Enseignement supérieur Lyon, 2e ville de France où il fait bon étudier

Lyon conserve sa 2e place. Photo Joël PHILIPPON
Lyon conserve sa 2e place. Photo Joël PHILIPPON

Lyon présente les atouts d’une capitale, sans en avoir les inconvénients. C’est ce que ressentent nombre de ses habitants. Les données publiques, récoltées par le magazine l’Étudiant, placent la métropole en deuxième position du classement 2020 des villes où il fait bon étudier. Dans le détail, le logement et la qualité de l’air jettent une ombre au tableau.

Au crible des éléments par différentes institutions (Ministère de l’enseignement supérieur, de la Culture, Insee, Météo France…) la ville, comme l’an dernier, se situe juste derrière Toulouse et devant Rennes et Montpellier, lesquelles la talonnent.

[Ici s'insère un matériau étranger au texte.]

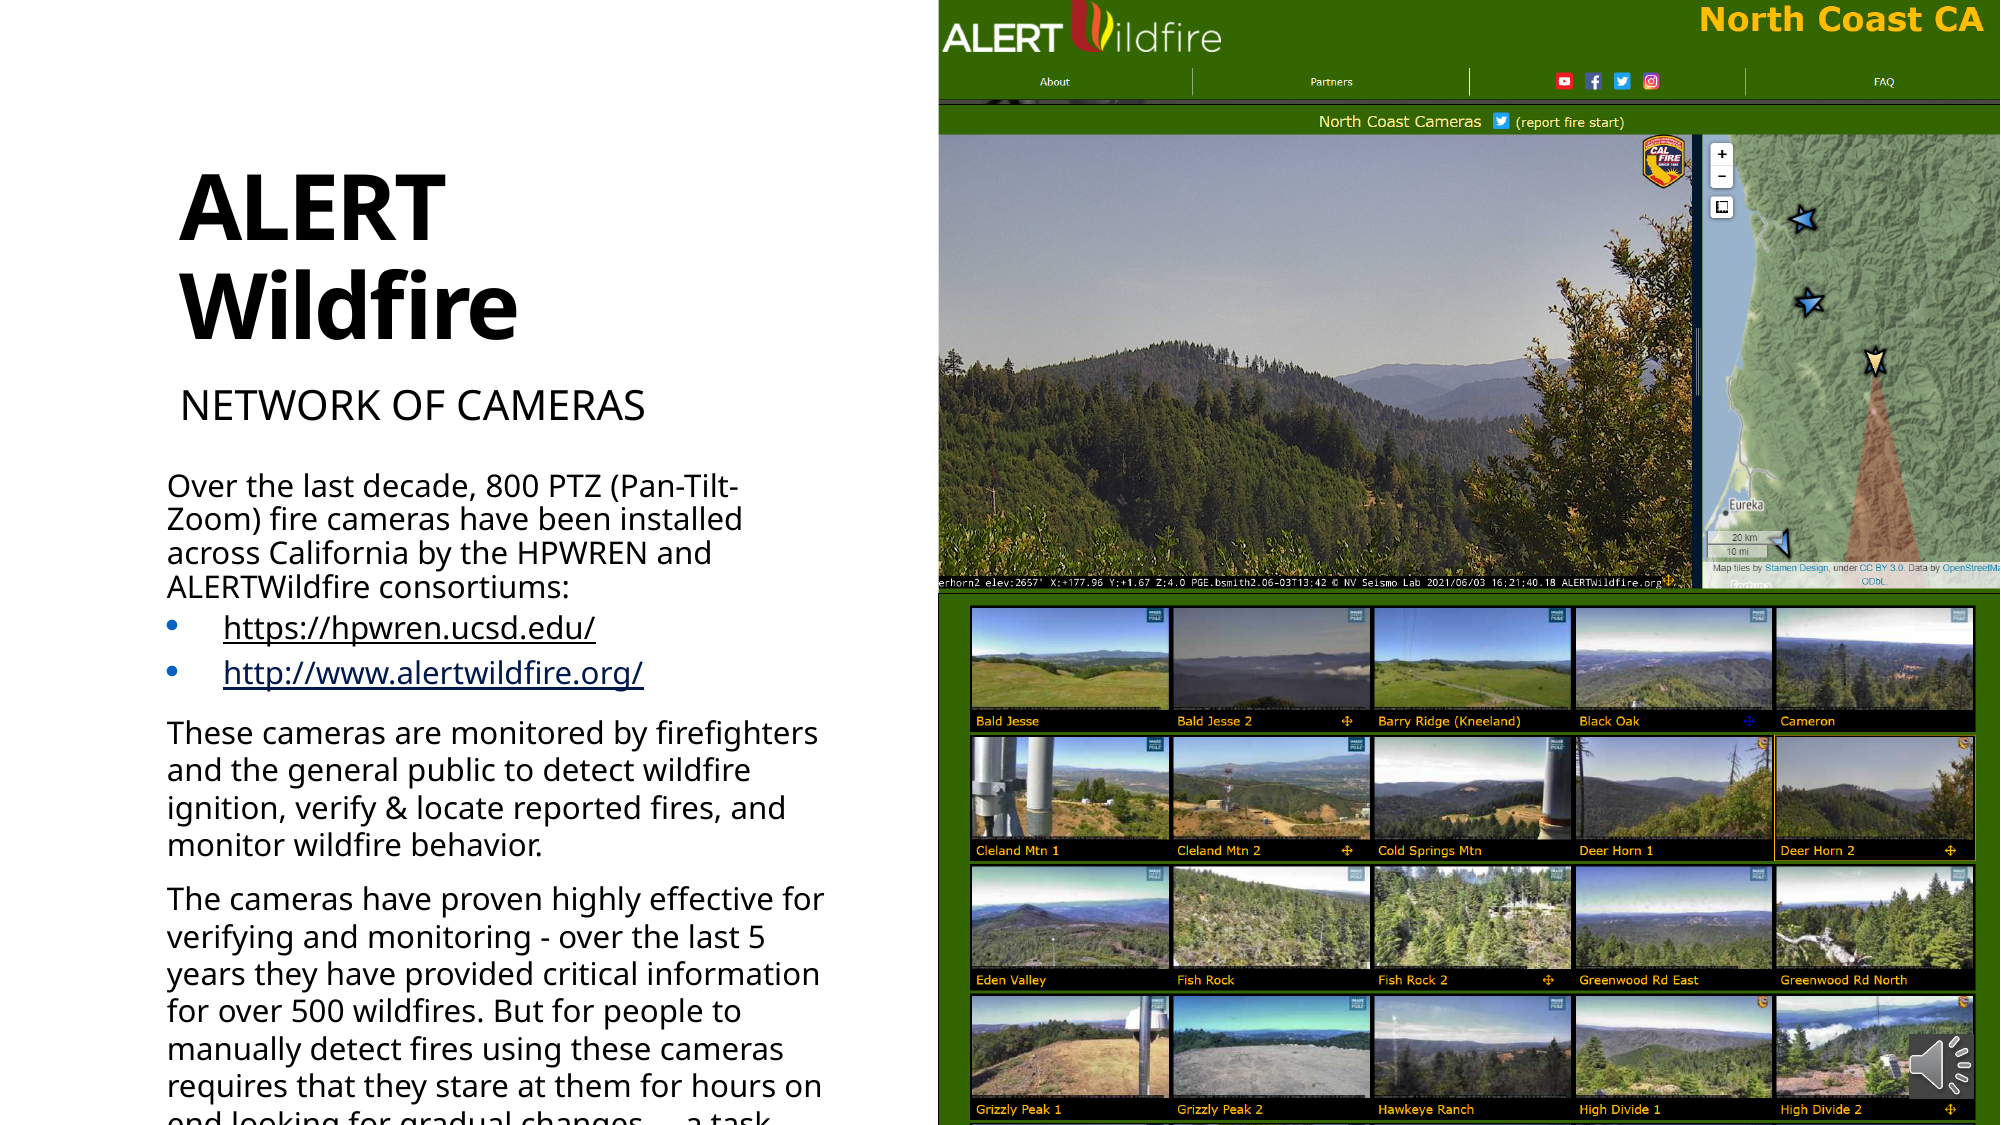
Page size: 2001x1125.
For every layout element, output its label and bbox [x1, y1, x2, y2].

picture [938, 0, 2000, 1125]
text_box [137, 106, 850, 1097]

Saint-Etienne recule d’une place et se trouve en 24e position. Grenoble perd aussi quelques points et se place en 6e position derrière Nantes, d'après le palmarès présenté par le magazine L'Etudiant.

Si Lyon demeure dans le peloton de tête des villes où il fait bon passer sa jeunesse studieuse, c’est d’abord grâce au critère « marché de l’emploi » jugé comme dynamique selon les statistiques. C’est aussi grâce à l’item « vie étudiante », qui englobe ici les possibilités de sorties et l’offre culturelle. Cette offre foisonnante, ainsi que la présence « d’initiatives locales » permet à la ville de rester sur le podium. On peut y ajouter l’existence de dispositifs d’accompagnement des étudiants.

Attractivité

La métropole obtient aussi bonne note en matière de formation. Ici, dans le détail, c’est la présence de classes préparatoires et de grandes écoles qui la distingue d’autres agglomérations. Autre atout, le taux de réussite en licence plutôt dans le haut du panier (50 %). Logiquement, son attractivité est forte.

En dix ans, l’agglomération enregistre 27 % d’étudiants supplémentaires et compte environ 12 % d’étudiants internationaux dans ses rangs. Lundi 14 septembre, Olivier Dugrip, le recteur de l’académie de Lyon, a d’ailleurs souligné la tension en matière d’offre et de demande : en 2020, sur ParcourSup 30 000 candidats extérieurs ont demandé une formation dans notre académie. Les écoles d’ingénieurs lyonnaises sont particulièrement convoitées : en moyenne, dix demandes pour une place, a aussi précisé lundi le recteur délégué à l’enseignement supérieur Gabriele Fioni.

 Logement et transport : les points noirs
En revanche, la métropole affiche des scores moyens, voire médiocres, lorsqu’on évoque le budget nécessaire pour y vivre, le logement, les transports. Paradoxalement, alors que chacun sait – a fortiori les Lyonnais les plus chauvins — que la ville bénéficie d’une architecture magnifique et d’une situation géographique idéale, c’est son cadre de vie qui est le plus mal noté.

En cause, la qualité de l’air et le prix des loyers, aggravé par la faible proportion de chambres Crous par rapport à d’autres villes. Cette année, pour la première fois, l’absence de transport de nuit – important pour les étudiants — ajoute aussi un nuage à ce tableau.